_Transcribed page contents_
== Segment start ==

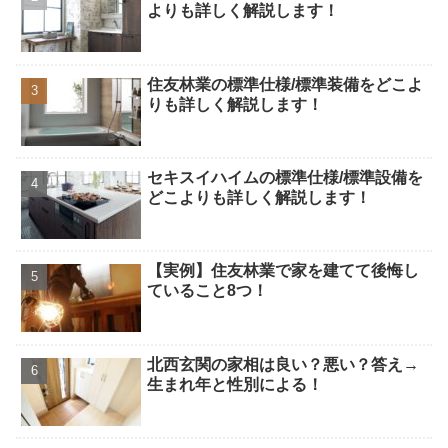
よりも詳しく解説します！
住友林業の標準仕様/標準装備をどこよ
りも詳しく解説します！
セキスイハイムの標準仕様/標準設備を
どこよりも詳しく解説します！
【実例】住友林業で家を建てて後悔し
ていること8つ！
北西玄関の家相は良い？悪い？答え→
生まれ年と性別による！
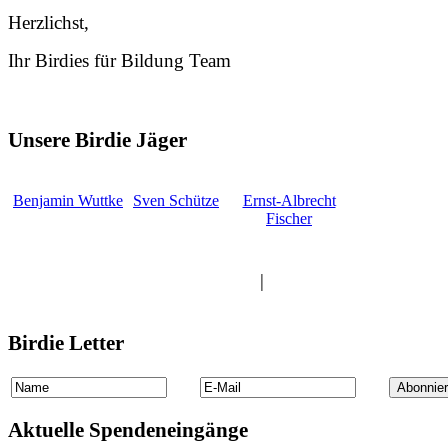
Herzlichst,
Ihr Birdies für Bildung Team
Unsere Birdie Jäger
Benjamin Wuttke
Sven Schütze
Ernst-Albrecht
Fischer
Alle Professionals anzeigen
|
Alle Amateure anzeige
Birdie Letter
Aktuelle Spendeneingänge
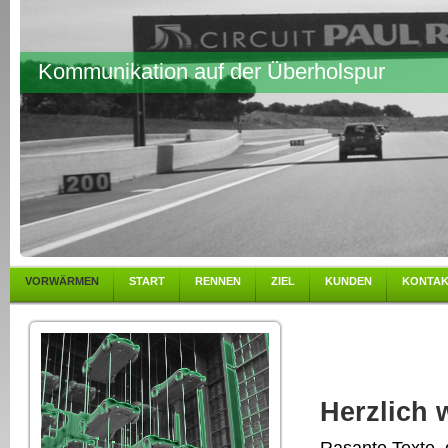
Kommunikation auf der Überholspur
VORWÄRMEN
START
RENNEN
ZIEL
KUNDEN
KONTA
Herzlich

== Segment end ==
== Segment start ==

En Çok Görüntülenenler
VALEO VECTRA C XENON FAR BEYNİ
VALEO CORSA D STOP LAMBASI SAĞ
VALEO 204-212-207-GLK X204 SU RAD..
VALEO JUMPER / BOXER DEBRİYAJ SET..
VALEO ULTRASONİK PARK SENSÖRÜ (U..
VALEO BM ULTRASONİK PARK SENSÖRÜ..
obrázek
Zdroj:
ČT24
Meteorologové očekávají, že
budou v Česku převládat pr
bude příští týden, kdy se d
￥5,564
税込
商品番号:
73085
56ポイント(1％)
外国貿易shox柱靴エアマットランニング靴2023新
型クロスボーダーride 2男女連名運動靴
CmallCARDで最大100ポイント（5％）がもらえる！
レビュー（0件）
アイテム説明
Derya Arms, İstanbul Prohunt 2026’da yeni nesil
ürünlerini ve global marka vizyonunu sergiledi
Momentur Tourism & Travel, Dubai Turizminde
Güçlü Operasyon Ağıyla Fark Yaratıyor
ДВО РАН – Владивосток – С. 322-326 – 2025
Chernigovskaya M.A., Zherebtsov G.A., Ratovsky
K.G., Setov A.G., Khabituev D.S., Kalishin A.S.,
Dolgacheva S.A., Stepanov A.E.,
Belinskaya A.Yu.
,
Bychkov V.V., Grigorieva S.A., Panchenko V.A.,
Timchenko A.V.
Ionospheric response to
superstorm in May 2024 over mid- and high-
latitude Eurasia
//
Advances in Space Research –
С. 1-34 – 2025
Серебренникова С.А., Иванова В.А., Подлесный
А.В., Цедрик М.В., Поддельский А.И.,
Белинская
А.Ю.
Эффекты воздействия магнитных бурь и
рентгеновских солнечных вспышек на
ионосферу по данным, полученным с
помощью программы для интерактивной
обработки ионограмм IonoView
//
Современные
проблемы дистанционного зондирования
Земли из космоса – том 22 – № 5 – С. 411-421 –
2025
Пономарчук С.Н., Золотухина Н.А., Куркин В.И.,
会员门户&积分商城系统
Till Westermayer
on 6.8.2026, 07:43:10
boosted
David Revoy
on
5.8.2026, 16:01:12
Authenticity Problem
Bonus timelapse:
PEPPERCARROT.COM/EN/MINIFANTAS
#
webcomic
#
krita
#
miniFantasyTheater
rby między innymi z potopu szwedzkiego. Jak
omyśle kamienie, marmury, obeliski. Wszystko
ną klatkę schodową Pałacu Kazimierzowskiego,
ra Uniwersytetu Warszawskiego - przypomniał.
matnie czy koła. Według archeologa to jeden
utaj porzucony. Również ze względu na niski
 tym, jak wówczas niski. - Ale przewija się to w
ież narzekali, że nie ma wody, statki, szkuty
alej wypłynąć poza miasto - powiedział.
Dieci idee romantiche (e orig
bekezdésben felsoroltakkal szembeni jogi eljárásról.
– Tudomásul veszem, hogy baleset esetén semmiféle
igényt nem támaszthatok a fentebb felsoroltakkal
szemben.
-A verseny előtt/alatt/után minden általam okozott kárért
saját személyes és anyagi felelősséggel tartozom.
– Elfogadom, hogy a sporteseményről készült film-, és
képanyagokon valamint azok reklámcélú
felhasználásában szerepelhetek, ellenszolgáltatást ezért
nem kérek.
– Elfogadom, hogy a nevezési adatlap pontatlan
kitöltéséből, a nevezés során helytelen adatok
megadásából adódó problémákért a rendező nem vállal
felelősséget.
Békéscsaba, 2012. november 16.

== Segment end ==

_ABOUT THIS EXERCISE_
Set down, unchanged, the lines of the listing starting with the line that contains "En Çok Görüntülenenler" and going on through the line that contains "С. 1-34 – 2025", including both of those lines.

_TASK RESULT_
En Çok Görüntülenenler
VALEO VECTRA C XENON FAR BEYNİ
VALEO CORSA D STOP LAMBASI SAĞ
VALEO 204-212-207-GLK X204 SU RAD..
VALEO JUMPER / BOXER DEBRİYAJ SET..
VALEO ULTRASONİK PARK SENSÖRÜ (U..
VALEO BM ULTRASONİK PARK SENSÖRÜ..
obrázek
Zdroj:
ČT24
Meteorologové očekávají, že
budou v Česku převládat pr
bude příští týden, kdy se d
￥5,564
税込
商品番号:
73085
56ポイント(1％)
外国貿易shox柱靴エアマットランニング靴2023新
型クロスボーダーride 2男女連名運動靴
CmallCARDで最大100ポイント（5％）がもらえる！
レビュー（0件）
アイテム説明
Derya Arms, İstanbul Prohunt 2026’da yeni nesil
ürünlerini ve global marka vizyonunu sergiledi
Momentur Tourism & Travel, Dubai Turizminde
Güçlü Operasyon Ağıyla Fark Yaratıyor
ДВО РАН – Владивосток – С. 322-326 – 2025
Chernigovskaya M.A., Zherebtsov G.A., Ratovsky
K.G., Setov A.G., Khabituev D.S., Kalishin A.S.,
Dolgacheva S.A., Stepanov A.E.,
Belinskaya A.Yu.
,
Bychkov V.V., Grigorieva S.A., Panchenko V.A.,
Timchenko A.V.
Ionospheric response to
superstorm in May 2024 over mid- and high-
latitude Eurasia
//
Advances in Space Research –
С. 1-34 – 2025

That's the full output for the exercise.